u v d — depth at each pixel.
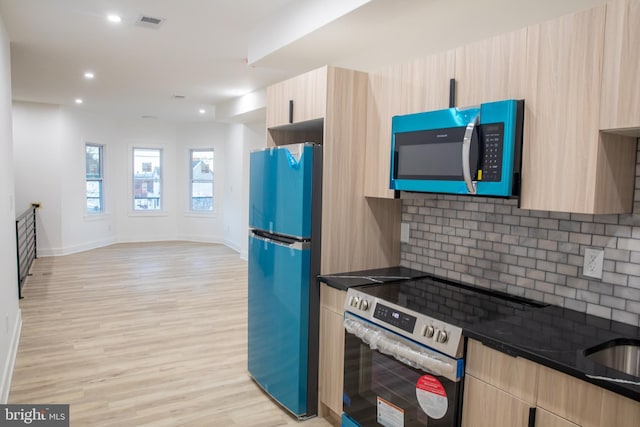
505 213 2.21
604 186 1.58
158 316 4.45
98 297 5.07
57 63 4.51
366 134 2.61
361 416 2.19
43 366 3.24
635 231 1.72
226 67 4.61
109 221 8.80
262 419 2.62
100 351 3.55
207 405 2.77
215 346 3.72
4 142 3.20
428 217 2.65
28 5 3.02
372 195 2.58
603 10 1.50
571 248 1.94
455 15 2.40
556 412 1.39
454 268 2.49
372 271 2.69
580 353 1.43
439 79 2.12
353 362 2.24
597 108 1.53
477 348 1.63
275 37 3.17
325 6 2.62
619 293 1.78
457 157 1.96
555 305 2.00
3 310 2.90
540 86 1.70
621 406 1.23
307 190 2.48
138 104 7.12
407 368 1.89
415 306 1.96
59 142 7.34
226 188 8.92
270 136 3.09
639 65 1.41
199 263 7.20
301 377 2.57
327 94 2.46
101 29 3.51
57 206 7.42
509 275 2.20
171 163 9.45
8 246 3.34
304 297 2.53
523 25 2.07
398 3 2.31
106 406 2.72
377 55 2.98
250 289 3.07
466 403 1.68
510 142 1.74
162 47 3.96
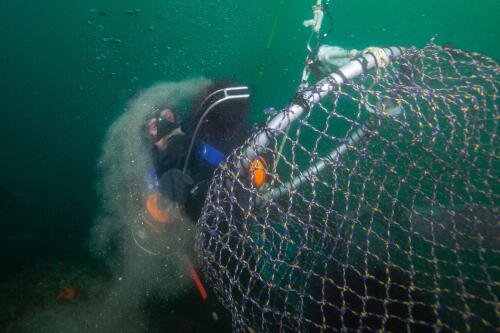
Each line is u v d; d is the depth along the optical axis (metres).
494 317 1.44
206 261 1.54
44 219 6.98
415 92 1.37
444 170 1.55
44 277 3.87
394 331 1.70
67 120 16.94
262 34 19.20
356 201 1.84
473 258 1.59
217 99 1.67
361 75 1.53
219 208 1.34
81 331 3.38
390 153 1.72
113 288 3.85
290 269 1.43
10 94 23.89
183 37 17.39
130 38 17.53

________

(WORK REQUEST) All lines from the one containing "162 47 3.96" through the final line of the records are to be retyped exactly; no other lines and no pictures are to be included.

(REPLY TO THE TASK)
162 47 3.96
Each line is u v d; d is the depth along the optical axis (metres).
494 317 1.44
206 261 1.54
44 219 6.98
415 92 1.37
444 170 1.55
44 277 3.87
394 331 1.70
67 120 16.94
262 34 19.20
356 201 1.84
473 258 1.59
217 99 1.67
361 75 1.53
219 208 1.34
81 331 3.38
390 153 1.72
113 288 3.85
290 269 1.43
10 94 23.89
183 37 17.39
130 38 17.53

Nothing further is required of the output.